Question: How can we incentivize people to move toward a sustainable lifestyle?

Ernst Weizsäcker: I think a very important part of answering this question is, think long-term.  Think of your children, think of your grandchildren. And don’t be content with just the quarterly reports, the returns on investment in very short periods of time.  This is not sustainable.  I mean, if I were a forest owner and wanted to maximize my next quarterly report, I would cut all the forest and the trees would be gone, and the next quarter would be a disaster.  And so would be the next 50 years.  So, the philosophy, the doctrine of the quarterly reports can be very damaging. 
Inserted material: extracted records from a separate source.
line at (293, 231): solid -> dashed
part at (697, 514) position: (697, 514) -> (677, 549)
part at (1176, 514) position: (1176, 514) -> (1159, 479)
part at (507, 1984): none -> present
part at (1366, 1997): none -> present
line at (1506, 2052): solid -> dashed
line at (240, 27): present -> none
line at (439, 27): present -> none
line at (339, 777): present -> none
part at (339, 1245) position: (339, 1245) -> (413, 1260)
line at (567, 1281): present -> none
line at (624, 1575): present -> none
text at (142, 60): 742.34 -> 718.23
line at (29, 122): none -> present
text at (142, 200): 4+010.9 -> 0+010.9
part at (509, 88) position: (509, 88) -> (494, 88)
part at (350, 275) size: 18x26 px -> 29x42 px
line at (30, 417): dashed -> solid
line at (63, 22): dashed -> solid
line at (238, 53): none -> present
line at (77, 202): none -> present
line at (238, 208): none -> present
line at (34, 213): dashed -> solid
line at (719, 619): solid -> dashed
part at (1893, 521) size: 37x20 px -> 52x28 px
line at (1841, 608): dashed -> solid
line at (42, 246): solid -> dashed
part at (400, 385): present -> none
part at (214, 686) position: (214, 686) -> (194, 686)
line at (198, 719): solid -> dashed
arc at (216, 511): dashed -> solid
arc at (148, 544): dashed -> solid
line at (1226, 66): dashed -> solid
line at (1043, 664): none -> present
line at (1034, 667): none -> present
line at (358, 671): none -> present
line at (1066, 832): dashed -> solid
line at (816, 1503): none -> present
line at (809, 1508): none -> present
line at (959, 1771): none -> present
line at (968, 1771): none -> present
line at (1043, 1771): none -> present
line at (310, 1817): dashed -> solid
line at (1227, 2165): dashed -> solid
And returning to the question of what makes people move.  It’s not only the profit thinking, it also a mentality of thinking we want to have an elegant kind of life, not a wasteful, squandering kind of life.  It’s also into the aesthetics, what do we find beautiful.  So, I believe it is a mixture of responsibility, good rules, and cultural understanding into a sustainable society.

Question: What will people need to give up? 

Ernst Weizsäcker: There is indeed quite a difference between just ownership and use of the goods I own, and services.  For instances, my family is part of a car-sharing arrangement.  Whenever we need a car, we get it at the relatively low price and we don’t have the permanent costs for the car.  But we always have access to car-like mobility.  But if... for instance, my daughter’s family, they own any car and they use cars only when they really need it. And otherwise use bicycles and walking and, I don’t know what.  Telephones.  But then we are living in a privileged small town of 25,000 inhabitants in Germany, so there it’s easier.  But even in New York with public transport, you can do a lot of things without a car, but with the possibility of having access to a car.  That, I believe is one example.   

The same holds in a sense for big copying machines, which typically are leased, not bought.  That’s fine.  And I can imagine this principle going further.  For instance, I could imagine that aluminum will not be sold any longer in the future, but leased and returned after use.  So, for instance, the airplane manufacturers could rent the aluminum they need and when the lifetime of the airplane is over, it will be returned.  And then, of course, they all have a strong interest in doing the optimal mix alloys of the metal so that the reuse is without any problem.  So, access to aluminum is a very good thing, but this does not automatically mean ownership.  Why do I need to own aluminum?